What the task asks:
Reproduce verbatim every line in the rows below, from the very first line down to and including the line that contains "genus: Bothriochloa".

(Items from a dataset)
= = = = = = =
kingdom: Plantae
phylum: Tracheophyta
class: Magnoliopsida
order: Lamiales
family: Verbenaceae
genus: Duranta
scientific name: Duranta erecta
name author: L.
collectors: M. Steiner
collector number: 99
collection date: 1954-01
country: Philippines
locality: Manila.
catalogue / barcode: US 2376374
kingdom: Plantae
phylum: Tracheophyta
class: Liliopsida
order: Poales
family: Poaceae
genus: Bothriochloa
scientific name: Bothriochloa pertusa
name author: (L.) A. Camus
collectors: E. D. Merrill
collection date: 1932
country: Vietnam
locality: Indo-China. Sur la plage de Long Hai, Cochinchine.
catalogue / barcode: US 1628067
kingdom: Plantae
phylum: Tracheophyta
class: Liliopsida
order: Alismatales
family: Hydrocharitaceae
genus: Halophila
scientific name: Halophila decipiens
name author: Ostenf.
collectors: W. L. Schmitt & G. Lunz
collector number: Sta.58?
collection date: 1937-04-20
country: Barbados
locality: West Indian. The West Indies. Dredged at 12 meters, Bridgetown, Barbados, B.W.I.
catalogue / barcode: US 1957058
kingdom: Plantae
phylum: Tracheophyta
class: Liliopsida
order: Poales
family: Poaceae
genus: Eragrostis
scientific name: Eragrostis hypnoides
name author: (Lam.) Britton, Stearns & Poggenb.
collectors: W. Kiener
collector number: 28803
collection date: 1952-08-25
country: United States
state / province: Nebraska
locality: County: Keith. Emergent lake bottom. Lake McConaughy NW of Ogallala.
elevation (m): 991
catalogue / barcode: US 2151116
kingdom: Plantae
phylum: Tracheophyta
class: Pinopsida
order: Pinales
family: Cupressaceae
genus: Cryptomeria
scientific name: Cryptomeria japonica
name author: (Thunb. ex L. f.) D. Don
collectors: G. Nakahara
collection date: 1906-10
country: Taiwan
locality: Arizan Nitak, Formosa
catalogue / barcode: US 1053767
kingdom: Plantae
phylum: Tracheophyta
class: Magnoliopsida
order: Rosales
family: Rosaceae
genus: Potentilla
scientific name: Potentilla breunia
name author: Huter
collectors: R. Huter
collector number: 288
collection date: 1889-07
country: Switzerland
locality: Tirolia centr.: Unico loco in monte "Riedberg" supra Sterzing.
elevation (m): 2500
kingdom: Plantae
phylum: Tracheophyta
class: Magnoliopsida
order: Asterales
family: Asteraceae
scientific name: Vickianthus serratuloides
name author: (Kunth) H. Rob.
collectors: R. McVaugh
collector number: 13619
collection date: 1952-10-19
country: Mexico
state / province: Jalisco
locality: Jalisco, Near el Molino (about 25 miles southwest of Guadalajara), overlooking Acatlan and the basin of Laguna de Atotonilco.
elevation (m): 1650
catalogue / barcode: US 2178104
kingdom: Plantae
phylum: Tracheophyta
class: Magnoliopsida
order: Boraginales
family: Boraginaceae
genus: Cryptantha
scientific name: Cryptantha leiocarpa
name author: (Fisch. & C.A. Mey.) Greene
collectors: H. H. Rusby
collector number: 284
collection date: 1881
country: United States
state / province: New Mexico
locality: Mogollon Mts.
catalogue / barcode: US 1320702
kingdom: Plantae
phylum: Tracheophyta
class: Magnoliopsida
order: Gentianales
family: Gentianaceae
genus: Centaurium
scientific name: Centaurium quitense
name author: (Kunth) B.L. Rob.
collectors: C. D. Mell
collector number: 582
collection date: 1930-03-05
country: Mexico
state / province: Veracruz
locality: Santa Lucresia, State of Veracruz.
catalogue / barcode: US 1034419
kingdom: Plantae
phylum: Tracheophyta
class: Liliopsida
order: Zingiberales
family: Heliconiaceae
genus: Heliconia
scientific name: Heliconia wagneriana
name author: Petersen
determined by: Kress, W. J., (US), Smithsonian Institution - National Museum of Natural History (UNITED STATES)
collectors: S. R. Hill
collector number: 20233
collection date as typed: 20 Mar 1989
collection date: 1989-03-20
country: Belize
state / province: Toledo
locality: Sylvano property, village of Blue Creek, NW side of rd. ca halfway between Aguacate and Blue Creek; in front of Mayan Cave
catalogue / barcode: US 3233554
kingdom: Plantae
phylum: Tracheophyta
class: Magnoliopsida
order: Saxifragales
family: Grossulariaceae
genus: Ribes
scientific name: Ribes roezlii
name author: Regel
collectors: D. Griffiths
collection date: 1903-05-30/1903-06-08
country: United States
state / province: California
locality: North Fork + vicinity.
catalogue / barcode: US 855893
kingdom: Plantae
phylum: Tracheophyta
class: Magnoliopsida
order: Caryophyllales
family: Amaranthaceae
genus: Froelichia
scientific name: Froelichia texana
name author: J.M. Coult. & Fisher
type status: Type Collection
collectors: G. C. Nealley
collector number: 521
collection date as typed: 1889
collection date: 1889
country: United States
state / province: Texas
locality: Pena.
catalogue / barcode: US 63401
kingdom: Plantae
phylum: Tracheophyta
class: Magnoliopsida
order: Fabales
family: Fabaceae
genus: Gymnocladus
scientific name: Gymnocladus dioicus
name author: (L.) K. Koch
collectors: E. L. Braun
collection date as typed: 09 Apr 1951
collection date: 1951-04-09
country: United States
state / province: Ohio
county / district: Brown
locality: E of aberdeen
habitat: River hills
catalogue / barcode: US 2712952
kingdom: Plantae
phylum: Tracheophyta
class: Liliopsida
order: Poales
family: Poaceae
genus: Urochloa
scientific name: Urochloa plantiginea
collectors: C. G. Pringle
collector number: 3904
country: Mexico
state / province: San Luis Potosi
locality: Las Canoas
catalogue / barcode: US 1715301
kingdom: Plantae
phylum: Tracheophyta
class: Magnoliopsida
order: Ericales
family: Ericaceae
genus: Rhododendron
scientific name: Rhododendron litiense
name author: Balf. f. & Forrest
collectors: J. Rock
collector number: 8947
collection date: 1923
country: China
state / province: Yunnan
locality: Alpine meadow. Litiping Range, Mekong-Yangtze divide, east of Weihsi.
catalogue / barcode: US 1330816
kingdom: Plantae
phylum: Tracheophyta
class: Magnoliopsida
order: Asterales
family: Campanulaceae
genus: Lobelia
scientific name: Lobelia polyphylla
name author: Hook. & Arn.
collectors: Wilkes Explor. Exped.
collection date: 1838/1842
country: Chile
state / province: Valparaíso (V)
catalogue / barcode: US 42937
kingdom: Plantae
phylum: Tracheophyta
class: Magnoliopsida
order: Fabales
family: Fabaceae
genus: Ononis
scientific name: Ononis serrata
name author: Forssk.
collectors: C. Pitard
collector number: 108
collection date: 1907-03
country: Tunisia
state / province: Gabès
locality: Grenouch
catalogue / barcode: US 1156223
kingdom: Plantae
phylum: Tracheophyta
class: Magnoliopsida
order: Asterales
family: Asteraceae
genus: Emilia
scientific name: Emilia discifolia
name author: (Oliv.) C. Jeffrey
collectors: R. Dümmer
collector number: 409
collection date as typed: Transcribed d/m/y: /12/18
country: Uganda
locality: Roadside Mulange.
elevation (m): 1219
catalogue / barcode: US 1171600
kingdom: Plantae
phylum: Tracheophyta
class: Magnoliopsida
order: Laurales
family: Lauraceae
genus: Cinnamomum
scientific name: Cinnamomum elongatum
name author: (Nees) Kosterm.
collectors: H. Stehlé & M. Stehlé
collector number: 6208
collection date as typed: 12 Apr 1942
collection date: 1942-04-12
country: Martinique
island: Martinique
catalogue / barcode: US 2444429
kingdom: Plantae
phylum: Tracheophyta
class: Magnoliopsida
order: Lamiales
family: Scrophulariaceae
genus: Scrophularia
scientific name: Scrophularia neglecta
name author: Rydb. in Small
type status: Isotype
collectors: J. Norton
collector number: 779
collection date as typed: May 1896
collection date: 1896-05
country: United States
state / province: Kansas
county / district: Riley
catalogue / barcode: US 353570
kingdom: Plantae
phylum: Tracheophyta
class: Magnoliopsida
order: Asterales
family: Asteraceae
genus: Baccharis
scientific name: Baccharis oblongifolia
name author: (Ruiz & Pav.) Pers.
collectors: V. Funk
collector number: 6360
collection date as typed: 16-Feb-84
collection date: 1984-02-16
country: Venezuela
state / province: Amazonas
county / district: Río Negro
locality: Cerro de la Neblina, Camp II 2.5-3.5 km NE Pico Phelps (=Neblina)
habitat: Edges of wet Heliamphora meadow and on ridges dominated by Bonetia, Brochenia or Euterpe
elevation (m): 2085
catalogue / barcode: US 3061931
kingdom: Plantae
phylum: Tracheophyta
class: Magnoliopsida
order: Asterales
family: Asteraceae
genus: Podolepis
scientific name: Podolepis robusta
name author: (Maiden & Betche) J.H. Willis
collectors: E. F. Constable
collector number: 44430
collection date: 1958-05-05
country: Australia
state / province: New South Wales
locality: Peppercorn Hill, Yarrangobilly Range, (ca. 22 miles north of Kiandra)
= = = = = = =
Reply:
kingdom: Plantae
phylum: Tracheophyta
class: Magnoliopsida
order: Lamiales
family: Verbenaceae
genus: Duranta
scientific name: Duranta erecta
name author: L.
collectors: M. Steiner
collector number: 99
collection date: 1954-01
country: Philippines
locality: Manila.
catalogue / barcode: US 2376374
kingdom: Plantae
phylum: Tracheophyta
class: Liliopsida
order: Poales
family: Poaceae
genus: Bothriochloa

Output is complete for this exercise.